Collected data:

────────────────

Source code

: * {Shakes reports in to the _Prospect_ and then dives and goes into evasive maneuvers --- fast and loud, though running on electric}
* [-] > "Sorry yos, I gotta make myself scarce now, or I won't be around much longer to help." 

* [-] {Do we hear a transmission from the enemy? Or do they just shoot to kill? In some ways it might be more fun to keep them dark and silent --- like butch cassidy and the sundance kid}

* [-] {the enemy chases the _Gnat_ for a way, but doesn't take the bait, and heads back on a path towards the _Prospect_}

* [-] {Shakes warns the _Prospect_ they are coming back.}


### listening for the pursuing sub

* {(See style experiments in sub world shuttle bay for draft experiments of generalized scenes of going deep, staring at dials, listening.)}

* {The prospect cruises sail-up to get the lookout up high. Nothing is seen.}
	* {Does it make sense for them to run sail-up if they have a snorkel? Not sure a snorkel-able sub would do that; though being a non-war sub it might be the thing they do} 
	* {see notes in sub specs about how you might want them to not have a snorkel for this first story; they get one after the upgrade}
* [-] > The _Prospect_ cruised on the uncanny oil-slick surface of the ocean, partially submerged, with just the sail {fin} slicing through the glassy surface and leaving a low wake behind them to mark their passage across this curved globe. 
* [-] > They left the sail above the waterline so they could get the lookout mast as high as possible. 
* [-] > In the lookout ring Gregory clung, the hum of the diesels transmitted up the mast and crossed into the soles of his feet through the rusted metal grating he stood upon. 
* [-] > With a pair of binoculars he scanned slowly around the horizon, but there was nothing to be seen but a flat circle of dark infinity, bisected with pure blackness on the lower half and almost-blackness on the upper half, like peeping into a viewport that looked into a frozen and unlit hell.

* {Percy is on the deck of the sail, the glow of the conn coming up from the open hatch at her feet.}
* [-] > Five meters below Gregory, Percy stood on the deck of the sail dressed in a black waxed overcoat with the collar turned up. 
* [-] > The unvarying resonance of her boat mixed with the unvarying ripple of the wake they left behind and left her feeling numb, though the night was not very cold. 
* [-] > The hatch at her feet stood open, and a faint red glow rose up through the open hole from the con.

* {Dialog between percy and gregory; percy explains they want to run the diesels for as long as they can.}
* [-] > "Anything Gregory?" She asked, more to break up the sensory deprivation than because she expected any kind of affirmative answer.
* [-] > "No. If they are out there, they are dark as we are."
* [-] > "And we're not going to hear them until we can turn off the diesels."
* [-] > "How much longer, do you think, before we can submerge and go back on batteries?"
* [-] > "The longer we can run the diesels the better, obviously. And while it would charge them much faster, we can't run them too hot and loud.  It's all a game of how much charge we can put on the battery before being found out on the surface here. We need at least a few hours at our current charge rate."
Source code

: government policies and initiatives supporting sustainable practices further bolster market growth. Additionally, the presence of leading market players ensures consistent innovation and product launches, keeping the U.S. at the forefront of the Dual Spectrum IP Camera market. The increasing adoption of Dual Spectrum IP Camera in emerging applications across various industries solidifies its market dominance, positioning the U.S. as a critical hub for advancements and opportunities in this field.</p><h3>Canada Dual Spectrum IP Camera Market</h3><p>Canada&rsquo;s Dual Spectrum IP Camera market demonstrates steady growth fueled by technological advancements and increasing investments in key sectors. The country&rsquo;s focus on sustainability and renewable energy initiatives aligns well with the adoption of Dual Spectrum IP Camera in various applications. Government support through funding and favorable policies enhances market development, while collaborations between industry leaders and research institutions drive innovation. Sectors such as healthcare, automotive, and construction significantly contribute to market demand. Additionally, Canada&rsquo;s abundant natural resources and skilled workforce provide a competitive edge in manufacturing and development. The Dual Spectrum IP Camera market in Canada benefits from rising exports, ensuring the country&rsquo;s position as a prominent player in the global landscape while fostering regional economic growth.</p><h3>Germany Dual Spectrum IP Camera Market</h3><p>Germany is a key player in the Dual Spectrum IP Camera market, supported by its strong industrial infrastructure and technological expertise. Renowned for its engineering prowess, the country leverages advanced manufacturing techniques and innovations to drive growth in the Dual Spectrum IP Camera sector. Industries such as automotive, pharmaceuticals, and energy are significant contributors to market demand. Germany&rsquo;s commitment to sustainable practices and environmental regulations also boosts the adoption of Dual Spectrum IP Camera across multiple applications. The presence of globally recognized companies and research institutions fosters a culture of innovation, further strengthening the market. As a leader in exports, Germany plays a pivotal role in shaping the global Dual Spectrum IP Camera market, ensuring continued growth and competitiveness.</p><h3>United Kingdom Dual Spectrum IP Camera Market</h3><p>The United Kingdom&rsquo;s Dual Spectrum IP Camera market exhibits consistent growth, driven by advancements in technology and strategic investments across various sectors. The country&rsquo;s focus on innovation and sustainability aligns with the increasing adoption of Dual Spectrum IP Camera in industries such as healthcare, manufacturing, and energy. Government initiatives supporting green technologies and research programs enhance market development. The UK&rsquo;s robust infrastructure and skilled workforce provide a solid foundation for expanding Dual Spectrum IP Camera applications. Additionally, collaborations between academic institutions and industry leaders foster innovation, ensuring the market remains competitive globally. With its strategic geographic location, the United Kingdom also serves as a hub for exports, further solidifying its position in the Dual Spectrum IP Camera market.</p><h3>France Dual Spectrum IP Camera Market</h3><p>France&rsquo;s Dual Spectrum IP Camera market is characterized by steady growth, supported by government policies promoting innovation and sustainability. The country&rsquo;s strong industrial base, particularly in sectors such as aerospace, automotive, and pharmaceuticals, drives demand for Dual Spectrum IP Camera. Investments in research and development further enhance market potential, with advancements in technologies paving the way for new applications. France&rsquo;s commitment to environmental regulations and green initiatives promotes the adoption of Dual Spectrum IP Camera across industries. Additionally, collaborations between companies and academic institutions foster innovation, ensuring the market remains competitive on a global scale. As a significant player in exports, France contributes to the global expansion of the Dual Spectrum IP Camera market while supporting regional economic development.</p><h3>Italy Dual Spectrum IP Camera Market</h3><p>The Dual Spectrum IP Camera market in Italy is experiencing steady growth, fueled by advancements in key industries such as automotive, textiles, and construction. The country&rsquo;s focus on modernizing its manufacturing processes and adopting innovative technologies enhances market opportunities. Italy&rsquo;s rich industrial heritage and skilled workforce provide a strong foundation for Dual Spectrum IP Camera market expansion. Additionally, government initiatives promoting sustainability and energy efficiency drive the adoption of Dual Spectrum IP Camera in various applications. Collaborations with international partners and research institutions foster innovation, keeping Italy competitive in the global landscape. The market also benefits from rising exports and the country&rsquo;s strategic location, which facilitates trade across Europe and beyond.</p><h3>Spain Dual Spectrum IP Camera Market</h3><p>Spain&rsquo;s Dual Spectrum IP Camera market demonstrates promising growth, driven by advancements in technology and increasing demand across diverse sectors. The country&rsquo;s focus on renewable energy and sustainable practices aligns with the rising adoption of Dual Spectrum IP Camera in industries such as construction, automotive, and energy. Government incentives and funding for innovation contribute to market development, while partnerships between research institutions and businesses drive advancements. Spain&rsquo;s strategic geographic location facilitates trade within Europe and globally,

────────────────

Rewrite the material above with every instance of "diesels" changed to "engines" and nothing else altered.

Source code

: * {Shakes reports in to the _Prospect_ and then dives and goes into evasive maneuvers --- fast and loud, though running on electric}
* [-] > "Sorry yos, I gotta make myself scarce now, or I won't be around much longer to help." 

* [-] {Do we hear a transmission from the enemy? Or do they just shoot to kill? In some ways it might be more fun to keep them dark and silent --- like butch cassidy and the sundance kid}

* [-] {the enemy chases the _Gnat_ for a way, but doesn't take the bait, and heads back on a path towards the _Prospect_}

* [-] {Shakes warns the _Prospect_ they are coming back.}


### listening for the pursuing sub

* {(See style experiments in sub world shuttle bay for draft experiments of generalized scenes of going deep, staring at dials, listening.)}

* {The prospect cruises sail-up to get the lookout up high. Nothing is seen.}
	* {Does it make sense for them to run sail-up if they have a snorkel? Not sure a snorkel-able sub would do that; though being a non-war sub it might be the thing they do} 
	* {see notes in sub specs about how you might want them to not have a snorkel for this first story; they get one after the upgrade}
* [-] > The _Prospect_ cruised on the uncanny oil-slick surface of the ocean, partially submerged, with just the sail {fin} slicing through the glassy surface and leaving a low wake behind them to mark their passage across this curved globe. 
* [-] > They left the sail above the waterline so they could get the lookout mast as high as possible. 
* [-] > In the lookout ring Gregory clung, the hum of the engines transmitted up the mast and crossed into the soles of his feet through the rusted metal grating he stood upon. 
* [-] > With a pair of binoculars he scanned slowly around the horizon, but there was nothing to be seen but a flat circle of dark infinity, bisected with pure blackness on the lower half and almost-blackness on the upper half, like peeping into a viewport that looked into a frozen and unlit hell.

* {Percy is on the deck of the sail, the glow of the conn coming up from the open hatch at her feet.}
* [-] > Five meters below Gregory, Percy stood on the deck of the sail dressed in a black waxed overcoat with the collar turned up. 
* [-] > The unvarying resonance of her boat mixed with the unvarying ripple of the wake they left behind and left her feeling numb, though the night was not very cold. 
* [-] > The hatch at her feet stood open, and a faint red glow rose up through the open hole from the con.

* {Dialog between percy and gregory; percy explains they want to run the engines for as long as they can.}
* [-] > "Anything Gregory?" She asked, more to break up the sensory deprivation than because she expected any kind of affirmative answer.
* [-] > "No. If they are out there, they are dark as we are."
* [-] > "And we're not going to hear them until we can turn off the engines."
* [-] > "How much longer, do you think, before we can submerge and go back on batteries?"
* [-] > "The longer we can run the engines the better, obviously. And while it would charge them much faster, we can't run them too hot and loud.  It's all a game of how much charge we can put on the battery before being found out on the surface here. We need at least a few hours at our current charge rate."
Source code

: government policies and initiatives supporting sustainable practices further bolster market growth. Additionally, the presence of leading market players ensures consistent innovation and product launches, keeping the U.S. at the forefront of the Dual Spectrum IP Camera market. The increasing adoption of Dual Spectrum IP Camera in emerging applications across various industries solidifies its market dominance, positioning the U.S. as a critical hub for advancements and opportunities in this field.</p><h3>Canada Dual Spectrum IP Camera Market</h3><p>Canada&rsquo;s Dual Spectrum IP Camera market demonstrates steady growth fueled by technological advancements and increasing investments in key sectors. The country&rsquo;s focus on sustainability and renewable energy initiatives aligns well with the adoption of Dual Spectrum IP Camera in various applications. Government support through funding and favorable policies enhances market development, while collaborations between industry leaders and research institutions drive innovation. Sectors such as healthcare, automotive, and construction significantly contribute to market demand. Additionally, Canada&rsquo;s abundant natural resources and skilled workforce provide a competitive edge in manufacturing and development. The Dual Spectrum IP Camera market in Canada benefits from rising exports, ensuring the country&rsquo;s position as a prominent player in the global landscape while fostering regional economic growth.</p><h3>Germany Dual Spectrum IP Camera Market</h3><p>Germany is a key player in the Dual Spectrum IP Camera market, supported by its strong industrial infrastructure and technological expertise. Renowned for its engineering prowess, the country leverages advanced manufacturing techniques and innovations to drive growth in the Dual Spectrum IP Camera sector. Industries such as automotive, pharmaceuticals, and energy are significant contributors to market demand. Germany&rsquo;s commitment to sustainable practices and environmental regulations also boosts the adoption of Dual Spectrum IP Camera across multiple applications. The presence of globally recognized companies and research institutions fosters a culture of innovation, further strengthening the market. As a leader in exports, Germany plays a pivotal role in shaping the global Dual Spectrum IP Camera market, ensuring continued growth and competitiveness.</p><h3>United Kingdom Dual Spectrum IP Camera Market</h3><p>The United Kingdom&rsquo;s Dual Spectrum IP Camera market exhibits consistent growth, driven by advancements in technology and strategic investments across various sectors. The country&rsquo;s focus on innovation and sustainability aligns with the increasing adoption of Dual Spectrum IP Camera in industries such as healthcare, manufacturing, and energy. Government initiatives supporting green technologies and research programs enhance market development. The UK&rsquo;s robust infrastructure and skilled workforce provide a solid foundation for expanding Dual Spectrum IP Camera applications. Additionally, collaborations between academic institutions and industry leaders foster innovation, ensuring the market remains competitive globally. With its strategic geographic location, the United Kingdom also serves as a hub for exports, further solidifying its position in the Dual Spectrum IP Camera market.</p><h3>France Dual Spectrum IP Camera Market</h3><p>France&rsquo;s Dual Spectrum IP Camera market is characterized by steady growth, supported by government policies promoting innovation and sustainability. The country&rsquo;s strong industrial base, particularly in sectors such as aerospace, automotive, and pharmaceuticals, drives demand for Dual Spectrum IP Camera. Investments in research and development further enhance market potential, with advancements in technologies paving the way for new applications. France&rsquo;s commitment to environmental regulations and green initiatives promotes the adoption of Dual Spectrum IP Camera across industries. Additionally, collaborations between companies and academic institutions foster innovation, ensuring the market remains competitive on a global scale. As a significant player in exports, France contributes to the global expansion of the Dual Spectrum IP Camera market while supporting regional economic development.</p><h3>Italy Dual Spectrum IP Camera Market</h3><p>The Dual Spectrum IP Camera market in Italy is experiencing steady growth, fueled by advancements in key industries such as automotive, textiles, and construction. The country&rsquo;s focus on modernizing its manufacturing processes and adopting innovative technologies enhances market opportunities. Italy&rsquo;s rich industrial heritage and skilled workforce provide a strong foundation for Dual Spectrum IP Camera market expansion. Additionally, government initiatives promoting sustainability and energy efficiency drive the adoption of Dual Spectrum IP Camera in various applications. Collaborations with international partners and research institutions foster innovation, keeping Italy competitive in the global landscape. The market also benefits from rising exports and the country&rsquo;s strategic location, which facilitates trade across Europe and beyond.</p><h3>Spain Dual Spectrum IP Camera Market</h3><p>Spain&rsquo;s Dual Spectrum IP Camera market demonstrates promising growth, driven by advancements in technology and increasing demand across diverse sectors. The country&rsquo;s focus on renewable energy and sustainable practices aligns with the rising adoption of Dual Spectrum IP Camera in industries such as construction, automotive, and energy. Government incentives and funding for innovation contribute to market development, while partnerships between research institutions and businesses drive advancements. Spain&rsquo;s strategic geographic location facilitates trade within Europe and globally,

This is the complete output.